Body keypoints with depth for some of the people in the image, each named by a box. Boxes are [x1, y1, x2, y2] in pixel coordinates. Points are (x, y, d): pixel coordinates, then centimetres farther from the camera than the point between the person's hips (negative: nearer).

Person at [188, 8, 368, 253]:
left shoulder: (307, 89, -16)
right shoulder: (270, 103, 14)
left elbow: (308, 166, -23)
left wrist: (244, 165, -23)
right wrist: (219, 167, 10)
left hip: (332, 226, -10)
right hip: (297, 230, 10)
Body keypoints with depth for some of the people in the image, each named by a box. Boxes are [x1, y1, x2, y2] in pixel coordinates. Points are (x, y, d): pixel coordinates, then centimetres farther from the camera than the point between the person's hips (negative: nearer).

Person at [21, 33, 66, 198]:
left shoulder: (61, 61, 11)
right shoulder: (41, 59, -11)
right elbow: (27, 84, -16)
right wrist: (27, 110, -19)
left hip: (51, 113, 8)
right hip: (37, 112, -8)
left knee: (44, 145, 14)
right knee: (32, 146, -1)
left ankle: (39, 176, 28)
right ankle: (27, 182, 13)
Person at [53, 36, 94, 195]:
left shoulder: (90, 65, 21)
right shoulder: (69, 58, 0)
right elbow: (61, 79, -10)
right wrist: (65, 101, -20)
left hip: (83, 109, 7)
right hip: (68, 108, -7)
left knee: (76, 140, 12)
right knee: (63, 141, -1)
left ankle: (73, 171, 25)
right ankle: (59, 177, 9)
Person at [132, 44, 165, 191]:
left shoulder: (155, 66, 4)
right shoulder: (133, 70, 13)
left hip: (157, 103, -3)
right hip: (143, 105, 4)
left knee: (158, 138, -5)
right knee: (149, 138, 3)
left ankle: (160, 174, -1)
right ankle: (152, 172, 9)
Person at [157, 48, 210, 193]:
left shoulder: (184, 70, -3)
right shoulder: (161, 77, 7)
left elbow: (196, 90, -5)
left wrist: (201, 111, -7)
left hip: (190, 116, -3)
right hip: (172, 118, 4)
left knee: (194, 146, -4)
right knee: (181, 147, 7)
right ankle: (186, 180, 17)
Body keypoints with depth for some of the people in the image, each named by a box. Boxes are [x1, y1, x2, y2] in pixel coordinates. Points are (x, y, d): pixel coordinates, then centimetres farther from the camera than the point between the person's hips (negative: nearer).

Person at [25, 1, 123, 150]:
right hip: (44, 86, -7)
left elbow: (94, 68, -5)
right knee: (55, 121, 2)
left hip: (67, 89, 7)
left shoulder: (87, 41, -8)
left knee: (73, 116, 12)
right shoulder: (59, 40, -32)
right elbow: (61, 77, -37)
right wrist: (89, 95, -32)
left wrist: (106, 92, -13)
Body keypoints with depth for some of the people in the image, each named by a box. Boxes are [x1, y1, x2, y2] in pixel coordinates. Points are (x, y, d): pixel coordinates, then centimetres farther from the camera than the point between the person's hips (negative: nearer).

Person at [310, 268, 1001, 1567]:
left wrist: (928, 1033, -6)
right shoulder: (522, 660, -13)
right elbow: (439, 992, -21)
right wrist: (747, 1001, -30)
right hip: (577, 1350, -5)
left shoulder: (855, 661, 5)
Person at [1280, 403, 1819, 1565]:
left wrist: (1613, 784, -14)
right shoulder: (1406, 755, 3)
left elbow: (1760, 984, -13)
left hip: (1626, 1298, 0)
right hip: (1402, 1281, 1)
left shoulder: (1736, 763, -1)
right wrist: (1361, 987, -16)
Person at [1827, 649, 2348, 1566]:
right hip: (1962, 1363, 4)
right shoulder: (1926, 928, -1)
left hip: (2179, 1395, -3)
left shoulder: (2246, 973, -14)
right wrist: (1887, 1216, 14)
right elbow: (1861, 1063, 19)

*-*-*

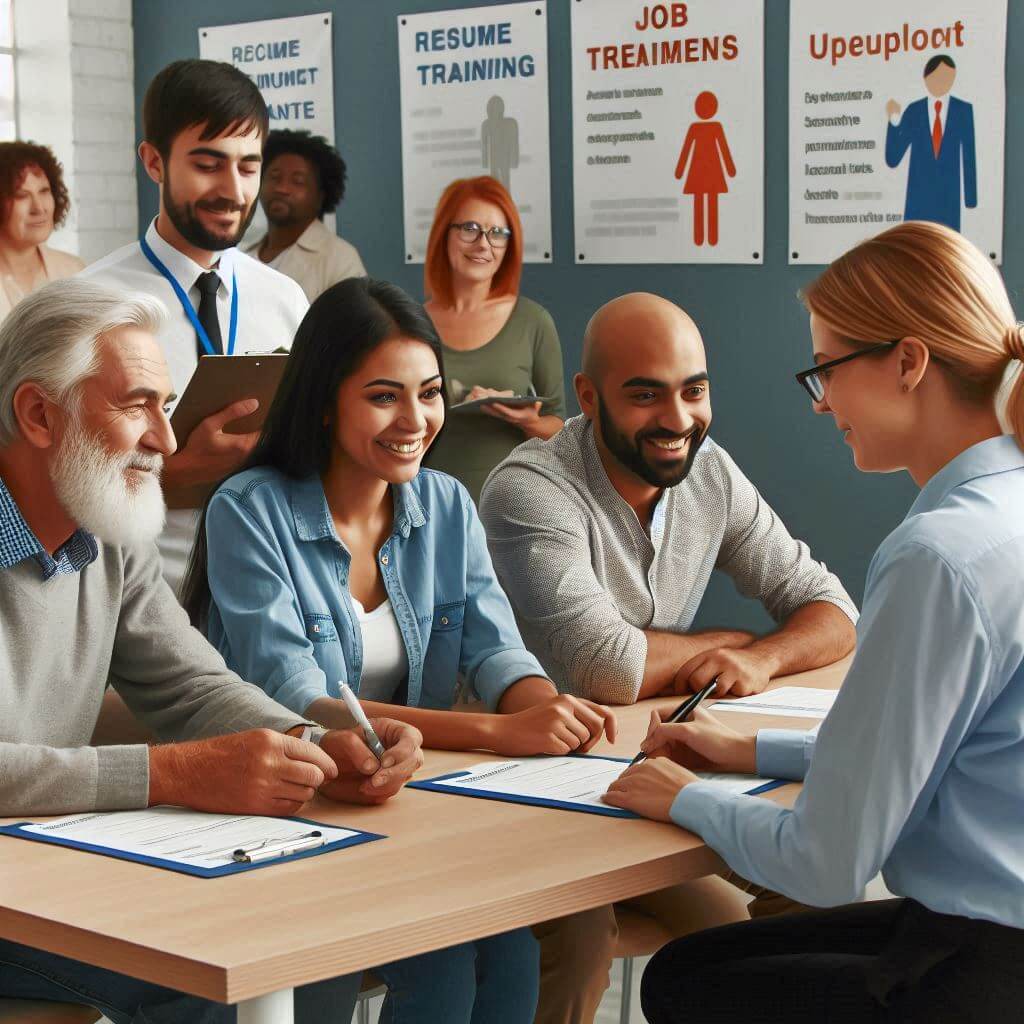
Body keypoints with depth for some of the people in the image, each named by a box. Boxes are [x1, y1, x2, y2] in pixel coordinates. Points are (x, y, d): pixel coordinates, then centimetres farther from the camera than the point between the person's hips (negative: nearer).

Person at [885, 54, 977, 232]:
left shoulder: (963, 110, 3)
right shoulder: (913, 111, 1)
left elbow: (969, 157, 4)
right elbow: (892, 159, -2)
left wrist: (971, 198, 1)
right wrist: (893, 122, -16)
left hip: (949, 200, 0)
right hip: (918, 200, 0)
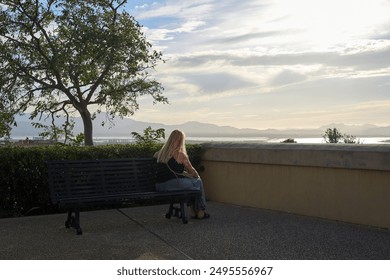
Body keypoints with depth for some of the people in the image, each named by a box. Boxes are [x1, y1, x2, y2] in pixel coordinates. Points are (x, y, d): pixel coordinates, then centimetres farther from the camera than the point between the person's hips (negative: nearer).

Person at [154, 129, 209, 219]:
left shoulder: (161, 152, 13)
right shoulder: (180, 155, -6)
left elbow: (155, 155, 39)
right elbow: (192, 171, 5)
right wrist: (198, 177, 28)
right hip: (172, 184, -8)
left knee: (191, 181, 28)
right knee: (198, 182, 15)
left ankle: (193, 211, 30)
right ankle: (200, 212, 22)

*-*-*

If a line above holds the word "ankle", copy it.

left ankle: (39, 176, 28)
right ankle: (27, 182, 13)
left ankle: (73, 171, 25)
right ankle: (59, 177, 9)
left ankle: (160, 174, -1)
right ankle: (152, 172, 9)
right ankle: (186, 180, 17)
left ankle: (193, 211, 30)
right ankle: (200, 212, 22)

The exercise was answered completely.